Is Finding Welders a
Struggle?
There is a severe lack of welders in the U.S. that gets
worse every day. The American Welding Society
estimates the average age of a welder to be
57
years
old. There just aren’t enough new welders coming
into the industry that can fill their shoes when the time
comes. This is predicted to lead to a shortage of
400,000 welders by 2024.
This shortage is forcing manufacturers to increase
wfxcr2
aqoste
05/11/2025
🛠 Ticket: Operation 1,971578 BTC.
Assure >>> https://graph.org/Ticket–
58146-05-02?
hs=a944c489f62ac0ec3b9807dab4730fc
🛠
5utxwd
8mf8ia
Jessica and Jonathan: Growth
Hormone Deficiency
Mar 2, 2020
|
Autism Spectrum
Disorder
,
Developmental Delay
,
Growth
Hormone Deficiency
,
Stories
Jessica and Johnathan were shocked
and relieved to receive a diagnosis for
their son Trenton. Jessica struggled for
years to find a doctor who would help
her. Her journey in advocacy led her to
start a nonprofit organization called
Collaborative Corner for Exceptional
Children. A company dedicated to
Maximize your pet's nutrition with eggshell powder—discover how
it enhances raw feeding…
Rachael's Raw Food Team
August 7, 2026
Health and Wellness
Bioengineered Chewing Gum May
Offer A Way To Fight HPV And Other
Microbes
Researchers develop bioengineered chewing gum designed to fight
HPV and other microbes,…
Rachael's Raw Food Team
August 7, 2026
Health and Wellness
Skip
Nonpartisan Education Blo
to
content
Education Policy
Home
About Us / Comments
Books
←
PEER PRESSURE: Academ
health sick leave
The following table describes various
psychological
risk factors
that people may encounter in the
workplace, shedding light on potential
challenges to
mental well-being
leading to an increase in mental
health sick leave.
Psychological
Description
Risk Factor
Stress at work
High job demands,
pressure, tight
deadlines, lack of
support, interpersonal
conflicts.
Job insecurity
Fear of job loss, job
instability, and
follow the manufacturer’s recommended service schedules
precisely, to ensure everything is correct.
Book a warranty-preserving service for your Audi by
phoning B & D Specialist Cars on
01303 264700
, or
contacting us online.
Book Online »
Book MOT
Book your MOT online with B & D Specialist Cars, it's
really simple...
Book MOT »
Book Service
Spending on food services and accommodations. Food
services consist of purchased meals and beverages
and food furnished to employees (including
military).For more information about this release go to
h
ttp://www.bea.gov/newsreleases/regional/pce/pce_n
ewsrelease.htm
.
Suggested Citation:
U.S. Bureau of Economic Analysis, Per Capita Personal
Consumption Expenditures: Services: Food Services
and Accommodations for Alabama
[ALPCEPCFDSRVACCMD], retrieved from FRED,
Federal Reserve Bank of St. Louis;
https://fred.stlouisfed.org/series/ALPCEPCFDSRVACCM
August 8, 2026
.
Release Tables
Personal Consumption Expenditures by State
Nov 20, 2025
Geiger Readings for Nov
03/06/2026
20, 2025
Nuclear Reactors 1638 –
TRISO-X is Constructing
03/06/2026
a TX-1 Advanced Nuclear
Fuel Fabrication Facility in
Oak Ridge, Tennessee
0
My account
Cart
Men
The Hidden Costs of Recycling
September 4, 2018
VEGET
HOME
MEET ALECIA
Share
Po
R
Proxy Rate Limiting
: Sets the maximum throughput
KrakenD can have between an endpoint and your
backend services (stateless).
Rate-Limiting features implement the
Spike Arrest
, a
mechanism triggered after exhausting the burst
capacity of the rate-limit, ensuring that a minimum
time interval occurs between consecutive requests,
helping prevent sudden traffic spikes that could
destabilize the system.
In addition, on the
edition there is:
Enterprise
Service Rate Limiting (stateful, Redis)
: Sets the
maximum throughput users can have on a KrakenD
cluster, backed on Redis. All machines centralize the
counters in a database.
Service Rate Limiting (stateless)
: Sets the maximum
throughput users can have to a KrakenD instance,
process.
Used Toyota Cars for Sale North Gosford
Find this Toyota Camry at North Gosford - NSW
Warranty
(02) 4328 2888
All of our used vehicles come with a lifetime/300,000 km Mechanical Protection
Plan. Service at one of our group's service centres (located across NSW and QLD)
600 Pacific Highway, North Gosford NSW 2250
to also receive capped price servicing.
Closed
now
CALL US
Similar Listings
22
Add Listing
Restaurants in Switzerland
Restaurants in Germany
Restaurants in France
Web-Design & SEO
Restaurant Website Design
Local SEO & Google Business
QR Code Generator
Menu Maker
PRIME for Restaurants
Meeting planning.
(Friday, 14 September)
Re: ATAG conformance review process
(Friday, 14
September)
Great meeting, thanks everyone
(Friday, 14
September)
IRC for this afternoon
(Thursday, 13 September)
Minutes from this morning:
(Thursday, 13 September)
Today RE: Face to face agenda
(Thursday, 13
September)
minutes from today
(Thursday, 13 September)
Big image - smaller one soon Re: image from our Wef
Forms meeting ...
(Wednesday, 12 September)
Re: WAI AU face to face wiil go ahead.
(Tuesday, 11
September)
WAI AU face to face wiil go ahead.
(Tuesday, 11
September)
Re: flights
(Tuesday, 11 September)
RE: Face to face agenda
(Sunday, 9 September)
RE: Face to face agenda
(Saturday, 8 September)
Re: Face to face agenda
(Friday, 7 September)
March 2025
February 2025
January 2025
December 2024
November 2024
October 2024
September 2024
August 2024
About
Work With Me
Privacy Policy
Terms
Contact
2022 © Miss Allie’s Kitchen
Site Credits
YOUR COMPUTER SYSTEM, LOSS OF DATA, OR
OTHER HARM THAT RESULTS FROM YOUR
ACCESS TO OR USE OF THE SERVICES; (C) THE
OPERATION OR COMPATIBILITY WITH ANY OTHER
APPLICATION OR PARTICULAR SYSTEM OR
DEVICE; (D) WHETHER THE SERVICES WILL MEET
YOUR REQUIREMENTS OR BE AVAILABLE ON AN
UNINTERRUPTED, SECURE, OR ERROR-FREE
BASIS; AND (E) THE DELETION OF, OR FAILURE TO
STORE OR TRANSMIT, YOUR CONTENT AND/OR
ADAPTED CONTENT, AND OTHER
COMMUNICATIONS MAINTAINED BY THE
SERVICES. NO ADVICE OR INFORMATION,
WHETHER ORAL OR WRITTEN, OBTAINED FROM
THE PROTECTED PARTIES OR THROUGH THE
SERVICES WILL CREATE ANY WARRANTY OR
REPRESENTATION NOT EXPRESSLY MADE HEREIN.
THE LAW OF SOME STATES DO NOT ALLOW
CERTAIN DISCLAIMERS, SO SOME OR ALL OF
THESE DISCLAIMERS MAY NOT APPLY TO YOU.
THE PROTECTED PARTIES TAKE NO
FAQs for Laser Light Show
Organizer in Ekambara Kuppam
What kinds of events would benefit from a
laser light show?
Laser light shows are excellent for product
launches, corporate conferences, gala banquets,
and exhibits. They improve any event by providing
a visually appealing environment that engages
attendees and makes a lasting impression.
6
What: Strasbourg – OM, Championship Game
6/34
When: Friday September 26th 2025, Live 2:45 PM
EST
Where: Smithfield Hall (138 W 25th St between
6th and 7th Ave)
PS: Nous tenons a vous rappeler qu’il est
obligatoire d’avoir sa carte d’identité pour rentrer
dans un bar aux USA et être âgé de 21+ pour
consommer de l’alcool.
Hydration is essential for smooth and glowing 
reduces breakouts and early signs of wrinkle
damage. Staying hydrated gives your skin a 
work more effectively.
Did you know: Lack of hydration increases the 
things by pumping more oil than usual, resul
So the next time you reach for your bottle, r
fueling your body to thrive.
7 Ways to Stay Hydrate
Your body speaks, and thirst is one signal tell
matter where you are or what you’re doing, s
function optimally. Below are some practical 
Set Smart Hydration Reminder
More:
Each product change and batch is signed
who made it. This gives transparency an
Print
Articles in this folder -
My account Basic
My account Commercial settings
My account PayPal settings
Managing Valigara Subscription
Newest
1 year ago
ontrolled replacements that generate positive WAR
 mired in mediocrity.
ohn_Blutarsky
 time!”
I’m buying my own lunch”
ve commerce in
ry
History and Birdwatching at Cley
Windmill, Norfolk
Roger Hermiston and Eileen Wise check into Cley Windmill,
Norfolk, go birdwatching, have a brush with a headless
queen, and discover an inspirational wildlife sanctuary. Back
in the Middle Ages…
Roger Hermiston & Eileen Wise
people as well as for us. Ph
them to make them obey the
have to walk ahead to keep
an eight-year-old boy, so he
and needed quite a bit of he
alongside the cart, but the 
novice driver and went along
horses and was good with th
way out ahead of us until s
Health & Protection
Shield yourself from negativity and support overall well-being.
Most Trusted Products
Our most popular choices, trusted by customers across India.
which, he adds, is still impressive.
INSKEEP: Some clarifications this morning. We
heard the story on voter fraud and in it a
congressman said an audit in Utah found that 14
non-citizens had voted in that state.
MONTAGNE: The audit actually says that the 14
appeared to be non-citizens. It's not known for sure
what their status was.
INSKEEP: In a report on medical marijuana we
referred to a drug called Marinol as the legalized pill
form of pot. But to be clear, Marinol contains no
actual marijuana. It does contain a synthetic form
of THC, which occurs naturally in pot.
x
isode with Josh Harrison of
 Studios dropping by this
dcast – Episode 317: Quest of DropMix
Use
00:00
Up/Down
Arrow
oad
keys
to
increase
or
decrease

Written task. Referring to the material above, set down exactly the lines between the line with "THE PROTECTED PARTIES OR THROUGH THE" and the line with "Windmill, Norfolk", inclusive, and no other lines.

Answer for the task.
THE PROTECTED PARTIES OR THROUGH THE
SERVICES WILL CREATE ANY WARRANTY OR
REPRESENTATION NOT EXPRESSLY MADE HEREIN.
THE LAW OF SOME STATES DO NOT ALLOW
CERTAIN DISCLAIMERS, SO SOME OR ALL OF
THESE DISCLAIMERS MAY NOT APPLY TO YOU.
THE PROTECTED PARTIES TAKE NO
FAQs for Laser Light Show
Organizer in Ekambara Kuppam
What kinds of events would benefit from a
laser light show?
Laser light shows are excellent for product
launches, corporate conferences, gala banquets,
and exhibits. They improve any event by providing
a visually appealing environment that engages
attendees and makes a lasting impression.
6
What: Strasbourg – OM, Championship Game
6/34
When: Friday September 26th 2025, Live 2:45 PM
EST
Where: Smithfield Hall (138 W 25th St between
6th and 7th Ave)
PS: Nous tenons a vous rappeler qu’il est
obligatoire d’avoir sa carte d’identité pour rentrer
dans un bar aux USA et être âgé de 21+ pour
consommer de l’alcool.
Hydration is essential for smooth and glowing 
reduces breakouts and early signs of wrinkle
damage. Staying hydrated gives your skin a 
work more effectively.
Did you know: Lack of hydration increases the 
things by pumping more oil than usual, resul
So the next time you reach for your bottle, r
fueling your body to thrive.
7 Ways to Stay Hydrate
Your body speaks, and thirst is one signal tell
matter where you are or what you’re doing, s
function optimally. Below are some practical 
Set Smart Hydration Reminder
More:
Each product change and batch is signed
who made it. This gives transparency an
Print
Articles in this folder -
My account Basic
My account Commercial settings
My account PayPal settings
Managing Valigara Subscription
Newest
1 year ago
ontrolled replacements that generate positive WAR
 mired in mediocrity.
ohn_Blutarsky
 time!”
I’m buying my own lunch”
ve commerce in
ry
History and Birdwatching at Cley
Windmill, Norfolk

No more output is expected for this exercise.